We simulated \(15\%\) (moderate) and \(30\%\) (high) proportions of missing data in the ‘‘income’’ variable, respectively. Indeed, among the covariates, the ‘‘income’’ variable is the most likely to have missing data, as it is more sensitive and confidential information. Respondents are often reluctant to disclose their income, which can lead to higher rates of missing data for this variable. According to Mishra et al. [29], National Health and Nutrition Examination Survey, the rate of missing data in the ‘‘income’’ variable is often high, reaching or exceeding 15\(\%\). Tables 4 and 5 show the estimation results for the case with no missing data (FD) and 15\(\%\) missing data, followed by the case with no missing data (FD) and 30\(\%\) missing data, respectively. We can say that the proposed method is robust because when the percentage of missing data increases, the covariates remain significant and the coefficients keep the same signs as in the reference case (FD). We can state that the variables of Medicaid status and gender are identified as the most influential factors in the decision to never use consultations with a non-physician health care professional. Medicaid recipients are more likely to forego a non-physician health care professional during an office visit. One explanation is that patients covered by Medicaid can limit their consultations to those that are necessary, i.e., not see a doctor, given that Medicaid is health insurance for the less well-off.

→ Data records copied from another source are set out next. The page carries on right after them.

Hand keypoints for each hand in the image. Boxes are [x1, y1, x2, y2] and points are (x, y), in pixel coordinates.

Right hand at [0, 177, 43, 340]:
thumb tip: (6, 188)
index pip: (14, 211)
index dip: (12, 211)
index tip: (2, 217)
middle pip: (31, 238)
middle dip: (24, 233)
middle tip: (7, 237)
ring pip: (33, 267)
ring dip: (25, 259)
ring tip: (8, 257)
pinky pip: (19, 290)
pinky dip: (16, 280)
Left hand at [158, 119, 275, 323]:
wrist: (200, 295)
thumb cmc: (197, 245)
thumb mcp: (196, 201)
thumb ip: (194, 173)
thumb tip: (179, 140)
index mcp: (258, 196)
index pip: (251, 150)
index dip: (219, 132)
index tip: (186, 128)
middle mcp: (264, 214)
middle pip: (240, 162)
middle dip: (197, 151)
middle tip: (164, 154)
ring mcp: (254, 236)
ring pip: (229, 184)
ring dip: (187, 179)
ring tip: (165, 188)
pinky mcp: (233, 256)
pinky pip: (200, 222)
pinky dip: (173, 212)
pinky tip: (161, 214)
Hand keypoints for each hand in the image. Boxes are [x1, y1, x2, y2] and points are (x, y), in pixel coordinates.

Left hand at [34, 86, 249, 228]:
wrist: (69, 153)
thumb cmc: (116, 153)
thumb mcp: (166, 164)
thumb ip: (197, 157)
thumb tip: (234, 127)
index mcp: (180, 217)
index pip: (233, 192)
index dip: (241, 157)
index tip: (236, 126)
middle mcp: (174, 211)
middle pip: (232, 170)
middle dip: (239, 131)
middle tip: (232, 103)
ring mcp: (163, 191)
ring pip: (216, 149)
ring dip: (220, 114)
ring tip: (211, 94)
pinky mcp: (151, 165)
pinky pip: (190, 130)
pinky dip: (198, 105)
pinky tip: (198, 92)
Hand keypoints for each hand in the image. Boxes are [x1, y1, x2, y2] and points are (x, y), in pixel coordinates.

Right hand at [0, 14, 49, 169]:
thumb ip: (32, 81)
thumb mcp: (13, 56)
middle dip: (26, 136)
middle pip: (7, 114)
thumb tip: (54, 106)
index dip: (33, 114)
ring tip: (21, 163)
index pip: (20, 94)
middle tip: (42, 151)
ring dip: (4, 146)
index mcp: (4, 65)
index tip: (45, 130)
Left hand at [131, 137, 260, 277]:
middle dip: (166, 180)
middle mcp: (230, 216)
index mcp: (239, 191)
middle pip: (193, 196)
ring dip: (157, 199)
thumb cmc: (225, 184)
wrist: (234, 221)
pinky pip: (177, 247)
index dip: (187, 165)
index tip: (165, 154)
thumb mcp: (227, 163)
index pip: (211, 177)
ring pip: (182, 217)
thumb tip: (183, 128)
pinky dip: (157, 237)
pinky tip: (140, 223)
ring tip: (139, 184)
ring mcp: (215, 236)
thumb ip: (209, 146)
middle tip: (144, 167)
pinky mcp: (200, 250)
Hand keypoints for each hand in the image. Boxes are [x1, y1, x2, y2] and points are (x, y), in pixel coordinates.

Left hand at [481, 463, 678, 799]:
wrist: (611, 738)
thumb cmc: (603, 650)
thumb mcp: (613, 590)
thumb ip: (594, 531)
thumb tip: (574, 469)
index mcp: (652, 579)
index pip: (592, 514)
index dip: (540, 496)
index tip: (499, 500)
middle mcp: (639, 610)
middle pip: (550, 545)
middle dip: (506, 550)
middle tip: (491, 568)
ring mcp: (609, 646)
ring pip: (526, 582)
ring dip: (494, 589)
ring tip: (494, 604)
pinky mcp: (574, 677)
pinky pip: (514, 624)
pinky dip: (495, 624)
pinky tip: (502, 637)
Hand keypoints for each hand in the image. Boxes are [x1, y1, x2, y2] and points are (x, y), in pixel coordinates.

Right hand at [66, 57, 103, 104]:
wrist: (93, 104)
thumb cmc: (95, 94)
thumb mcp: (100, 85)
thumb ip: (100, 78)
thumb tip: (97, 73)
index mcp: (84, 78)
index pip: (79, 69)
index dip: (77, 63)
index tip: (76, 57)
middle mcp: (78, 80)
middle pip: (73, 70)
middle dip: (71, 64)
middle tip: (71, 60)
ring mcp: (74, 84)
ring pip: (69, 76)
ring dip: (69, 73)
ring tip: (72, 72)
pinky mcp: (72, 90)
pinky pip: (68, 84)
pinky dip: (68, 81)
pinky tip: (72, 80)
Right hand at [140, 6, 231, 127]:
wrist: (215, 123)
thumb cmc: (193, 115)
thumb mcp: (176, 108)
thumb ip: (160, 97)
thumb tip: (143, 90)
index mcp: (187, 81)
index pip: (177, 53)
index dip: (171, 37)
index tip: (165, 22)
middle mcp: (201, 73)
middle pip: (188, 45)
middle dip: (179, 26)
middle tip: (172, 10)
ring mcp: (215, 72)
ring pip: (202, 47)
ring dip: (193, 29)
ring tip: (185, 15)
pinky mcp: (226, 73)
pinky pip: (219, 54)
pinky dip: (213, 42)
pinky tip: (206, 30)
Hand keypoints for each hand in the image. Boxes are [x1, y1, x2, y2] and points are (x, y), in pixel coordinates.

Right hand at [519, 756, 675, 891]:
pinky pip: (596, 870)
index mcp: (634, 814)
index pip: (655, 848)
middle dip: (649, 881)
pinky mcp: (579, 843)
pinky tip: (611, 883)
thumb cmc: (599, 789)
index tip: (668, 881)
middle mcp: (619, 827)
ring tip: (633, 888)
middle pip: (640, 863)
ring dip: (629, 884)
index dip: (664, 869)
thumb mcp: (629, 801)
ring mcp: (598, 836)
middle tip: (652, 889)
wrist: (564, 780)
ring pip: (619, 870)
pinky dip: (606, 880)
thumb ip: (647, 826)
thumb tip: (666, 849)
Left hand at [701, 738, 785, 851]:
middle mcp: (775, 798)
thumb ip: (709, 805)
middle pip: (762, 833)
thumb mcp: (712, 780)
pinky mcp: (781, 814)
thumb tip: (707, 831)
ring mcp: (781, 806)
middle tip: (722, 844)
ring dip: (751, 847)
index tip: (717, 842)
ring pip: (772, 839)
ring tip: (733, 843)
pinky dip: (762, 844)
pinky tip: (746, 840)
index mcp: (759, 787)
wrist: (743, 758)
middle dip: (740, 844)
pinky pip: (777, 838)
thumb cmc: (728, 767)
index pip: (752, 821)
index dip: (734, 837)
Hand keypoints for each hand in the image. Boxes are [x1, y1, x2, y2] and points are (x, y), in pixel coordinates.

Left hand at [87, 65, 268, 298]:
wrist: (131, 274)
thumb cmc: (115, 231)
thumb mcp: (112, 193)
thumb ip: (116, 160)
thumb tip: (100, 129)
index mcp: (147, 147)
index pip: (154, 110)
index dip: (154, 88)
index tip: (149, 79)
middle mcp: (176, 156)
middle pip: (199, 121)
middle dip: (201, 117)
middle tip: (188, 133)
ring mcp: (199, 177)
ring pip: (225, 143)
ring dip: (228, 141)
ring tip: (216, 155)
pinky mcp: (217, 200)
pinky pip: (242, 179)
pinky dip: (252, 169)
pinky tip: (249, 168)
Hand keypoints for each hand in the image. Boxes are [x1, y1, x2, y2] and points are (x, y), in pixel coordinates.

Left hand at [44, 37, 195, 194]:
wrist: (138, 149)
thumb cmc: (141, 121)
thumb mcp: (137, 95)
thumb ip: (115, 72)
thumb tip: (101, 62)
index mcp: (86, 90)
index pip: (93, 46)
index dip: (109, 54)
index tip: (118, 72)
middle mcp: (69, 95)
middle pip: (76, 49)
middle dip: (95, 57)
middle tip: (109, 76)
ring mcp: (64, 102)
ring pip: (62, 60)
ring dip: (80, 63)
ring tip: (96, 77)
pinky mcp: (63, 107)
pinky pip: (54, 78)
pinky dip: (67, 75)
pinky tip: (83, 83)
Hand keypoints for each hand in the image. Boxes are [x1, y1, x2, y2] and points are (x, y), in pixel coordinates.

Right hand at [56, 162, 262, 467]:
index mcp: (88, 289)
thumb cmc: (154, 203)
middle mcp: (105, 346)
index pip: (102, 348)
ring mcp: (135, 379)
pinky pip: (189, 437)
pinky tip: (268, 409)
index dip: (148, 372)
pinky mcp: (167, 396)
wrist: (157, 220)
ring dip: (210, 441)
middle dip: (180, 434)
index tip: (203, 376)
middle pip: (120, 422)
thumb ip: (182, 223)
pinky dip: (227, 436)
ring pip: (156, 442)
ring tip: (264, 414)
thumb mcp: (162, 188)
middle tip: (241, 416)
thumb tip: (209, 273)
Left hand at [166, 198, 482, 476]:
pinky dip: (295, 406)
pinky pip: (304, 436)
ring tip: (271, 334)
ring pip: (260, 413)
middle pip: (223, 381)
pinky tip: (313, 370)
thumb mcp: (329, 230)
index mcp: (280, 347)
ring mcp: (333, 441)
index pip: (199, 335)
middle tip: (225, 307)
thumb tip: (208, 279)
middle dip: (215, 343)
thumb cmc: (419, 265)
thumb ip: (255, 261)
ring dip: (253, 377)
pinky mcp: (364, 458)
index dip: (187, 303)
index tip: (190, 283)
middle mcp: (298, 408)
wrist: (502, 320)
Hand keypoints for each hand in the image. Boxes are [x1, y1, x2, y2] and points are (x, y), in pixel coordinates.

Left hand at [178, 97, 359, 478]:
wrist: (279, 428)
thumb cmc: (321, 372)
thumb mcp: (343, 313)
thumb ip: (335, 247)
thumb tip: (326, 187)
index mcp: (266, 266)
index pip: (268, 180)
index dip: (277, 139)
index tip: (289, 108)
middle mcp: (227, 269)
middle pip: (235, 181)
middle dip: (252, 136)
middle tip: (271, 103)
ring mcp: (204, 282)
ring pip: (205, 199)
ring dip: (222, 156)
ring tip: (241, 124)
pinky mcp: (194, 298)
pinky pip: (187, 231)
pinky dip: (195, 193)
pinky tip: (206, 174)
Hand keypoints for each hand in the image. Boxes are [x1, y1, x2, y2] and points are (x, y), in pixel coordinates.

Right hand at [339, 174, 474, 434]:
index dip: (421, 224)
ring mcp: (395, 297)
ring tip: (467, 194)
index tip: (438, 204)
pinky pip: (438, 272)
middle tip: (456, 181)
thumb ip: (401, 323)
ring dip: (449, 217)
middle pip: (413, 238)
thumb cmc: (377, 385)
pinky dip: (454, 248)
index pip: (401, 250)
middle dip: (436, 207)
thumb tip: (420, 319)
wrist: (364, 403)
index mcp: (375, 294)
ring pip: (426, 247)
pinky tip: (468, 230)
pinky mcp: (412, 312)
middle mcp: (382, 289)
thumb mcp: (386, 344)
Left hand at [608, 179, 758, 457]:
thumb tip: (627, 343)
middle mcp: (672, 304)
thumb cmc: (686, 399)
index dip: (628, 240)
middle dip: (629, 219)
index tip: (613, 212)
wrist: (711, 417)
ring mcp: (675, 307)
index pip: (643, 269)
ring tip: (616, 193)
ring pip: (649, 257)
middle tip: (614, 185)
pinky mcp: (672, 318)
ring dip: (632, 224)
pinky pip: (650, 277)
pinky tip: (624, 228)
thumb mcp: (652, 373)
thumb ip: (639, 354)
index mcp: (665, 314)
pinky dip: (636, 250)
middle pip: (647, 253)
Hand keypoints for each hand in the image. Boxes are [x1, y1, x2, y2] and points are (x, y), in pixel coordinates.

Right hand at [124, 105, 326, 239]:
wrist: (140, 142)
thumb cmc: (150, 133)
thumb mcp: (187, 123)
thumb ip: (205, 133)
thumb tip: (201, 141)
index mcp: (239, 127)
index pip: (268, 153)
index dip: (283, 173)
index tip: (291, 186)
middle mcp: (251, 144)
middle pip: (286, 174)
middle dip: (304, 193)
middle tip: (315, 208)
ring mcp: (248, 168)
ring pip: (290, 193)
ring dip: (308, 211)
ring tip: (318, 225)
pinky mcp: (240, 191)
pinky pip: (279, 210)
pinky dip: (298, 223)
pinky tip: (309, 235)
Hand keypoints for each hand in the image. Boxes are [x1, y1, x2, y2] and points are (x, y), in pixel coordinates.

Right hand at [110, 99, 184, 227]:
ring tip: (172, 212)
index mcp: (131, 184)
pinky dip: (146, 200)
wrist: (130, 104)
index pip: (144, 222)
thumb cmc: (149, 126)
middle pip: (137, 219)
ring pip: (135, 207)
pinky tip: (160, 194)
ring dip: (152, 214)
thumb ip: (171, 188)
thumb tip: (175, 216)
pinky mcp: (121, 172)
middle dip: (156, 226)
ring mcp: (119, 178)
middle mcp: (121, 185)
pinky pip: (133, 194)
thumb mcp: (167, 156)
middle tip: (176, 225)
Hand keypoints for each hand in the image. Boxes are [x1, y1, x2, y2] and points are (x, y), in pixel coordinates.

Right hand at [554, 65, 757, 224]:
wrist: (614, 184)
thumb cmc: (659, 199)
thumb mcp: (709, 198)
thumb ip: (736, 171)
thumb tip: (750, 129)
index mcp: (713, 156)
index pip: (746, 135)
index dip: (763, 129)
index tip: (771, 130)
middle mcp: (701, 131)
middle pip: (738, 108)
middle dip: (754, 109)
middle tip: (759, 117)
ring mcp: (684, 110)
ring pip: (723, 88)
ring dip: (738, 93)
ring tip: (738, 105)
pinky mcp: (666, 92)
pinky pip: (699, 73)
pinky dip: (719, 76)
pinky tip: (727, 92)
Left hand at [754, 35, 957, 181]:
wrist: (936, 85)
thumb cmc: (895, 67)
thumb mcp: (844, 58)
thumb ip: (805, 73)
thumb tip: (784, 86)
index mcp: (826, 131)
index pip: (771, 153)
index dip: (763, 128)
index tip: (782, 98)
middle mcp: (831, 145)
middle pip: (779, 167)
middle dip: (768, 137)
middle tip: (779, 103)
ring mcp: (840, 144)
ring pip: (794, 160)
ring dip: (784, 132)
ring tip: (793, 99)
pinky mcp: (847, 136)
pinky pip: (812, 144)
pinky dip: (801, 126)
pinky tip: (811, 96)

Table 4 Analysis of health care data with 15\(\%\) missing data
Table 5 Analysis of health care data with 30\(\%\) missing data

The probability of never using a doctor decreases with chronic, income, school, and age. The probability of never using a non-physician health care professional in a medical office decreases with the level of education because better-informed patients may tend to diversify their use of care. This probability decreases as health status worsens (in part because patients with worsening health status tend to favor visits to health professionals). This probability decreases with income because patients with higher incomes prefer to visit a health care professional.

The number of chronic illnesses and the level of education are the variables that most influence the average number consultations with non-physician healthcare professionals because patients with chronic conditions and those with higher levels of education visit regularly.

6 CONCLUSIONS

In this article, we have proposed a method for estimating the parameters of the MZIP model with MAR covariates. We compare the performance of this estimator with that of the kernel-assisted weighted estimator. The analysis of the numerical results concludes that the proposed \(\hat{\theta}^{ws}_{n}\) estimator and the \(\hat{\theta}^{wsk}_{n}\) estimator has a good performance. However, the simulation results suggest that the proposed method is more efficient than the kernel-assisted weighting method. The proposed SIPW estimator was used to analyze data from the U.S. public health economics NMES1988. The results of this analysis confirm the robustness of the proposed SIPW estimator.

In this paper, we assume that our data are MAR. But the missing data model is not monotonic in many practical situations. Adapting this approach to non-monotonic missing data in MZIP regression deserves further research.